When one thing in an air conditioner breaks, it tends to have a domino effect on the rest of the system. It starts with a dirty air filter, and before you know it, you’re stuck in the heat waiting for repairs to the entire system.
Scheduled maintenance is designed to keep your system working at the highest standards. If you haven’t been keeping up on maintenance, your system might not be able to handle the summer heat.
Below are four common problems that, when left unchecked, will cause your AC unit to break down.
Dirty Air Filter
The air filter is responsible for keeping dirt and dust out of your AC. When the air filter becomes clogged, airflow is severely reduced. All the dirt it could be collecting is now working its way inside your system, wreaking havoc on fans, coils, and other sensitive components. Over time, those dirtied components can break down and will need to be replaced.
A dirty air filter will also contribute to general efficiency issues. Since the AC won’t be able to transfer air properly, it will have to work harder to compensate. An overworked AC combined with the summer weather will cause it to overheat.
There are two major fans in your AC, and they both work toward distributing hot and cool air properly. If one of them stops working, you’re going to have a problem. One way they might stop working is through excess dirt on the fan blades. The extra weight on the fan will put extra strain on the motor, causing it to burn out early.
The fan in your outdoor unit is responsible for blowing hot air outside the home. If this fan stops working, it can cause the unit to overheat.
The indoor fan is what blows the cold air into your home. A broken indoor fan will prevent the cool air from dispersing throughout the home, which can contribute to frozen coils.

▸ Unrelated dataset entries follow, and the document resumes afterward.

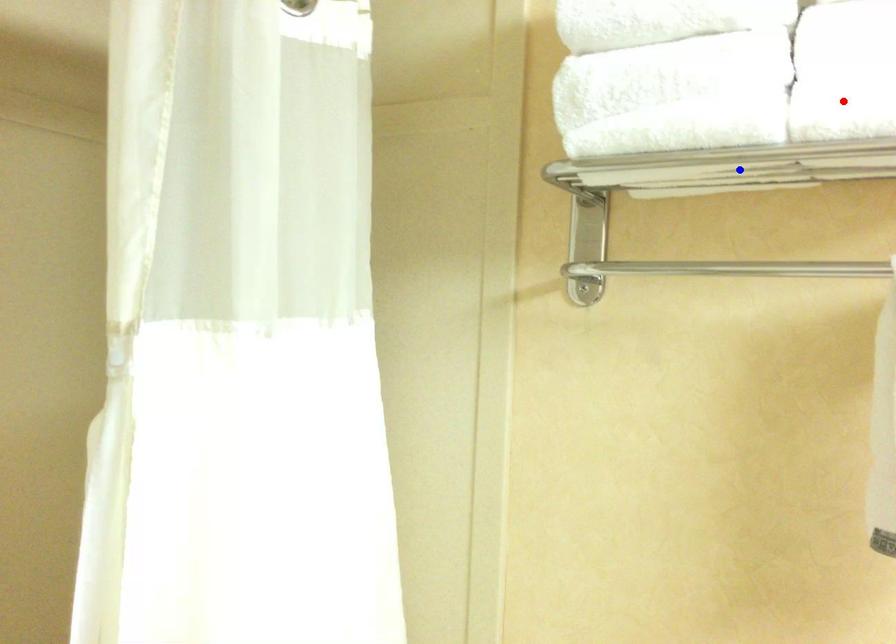
Question: Which of the two points in the image is closer to the camera?

Choices:
 (A) Blue point is closer.
 (B) Red point is closer.

Answer: (B)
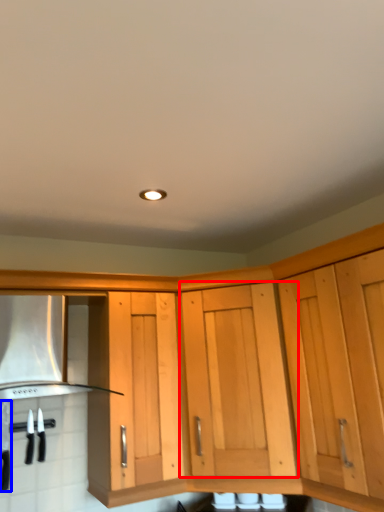
Question: Which of the following is the closest to the observer, cabinetry (highlighted by a red box) or kitchen appliance (highlighted by a blue box)?

Choices:
 (A) cabinetry
 (B) kitchen appliance

Answer: (A)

Accompanied by the fans are a set of outdoor and indoor coils: the condenser coil and evaporator coil, respectively. Their job is to transfer hot and cold air, which the fans will then blow outdoors or into the home.
When the coils become dirty, the air becomes trapped inside. A dirty condenser coil will trap the heat, eventually causing your unit to overheat. When the evaporator coil becomes dirty, it will begin to freeze, and ice will form. Both instances will force your AC to work harder than it has to.
Every AC is charged with a set amount of refrigerant. If installed correctly the first time, your AC won’t ever need more.
Once you start to lose refrigerant through a leak, the perfectly tuned system will start to suffer. Your AC will work harder to meet the demands of your thermostat while unable to. Not only can leaking refrigerant cause damage to your system, you’ll find that your monthly energy bill has increased.
It’s a common misconception that refrigerant will eventually be “used up,” but a good HVAC contractor in Birmingham, AL will never perform a recharge without fixing the leaks, first.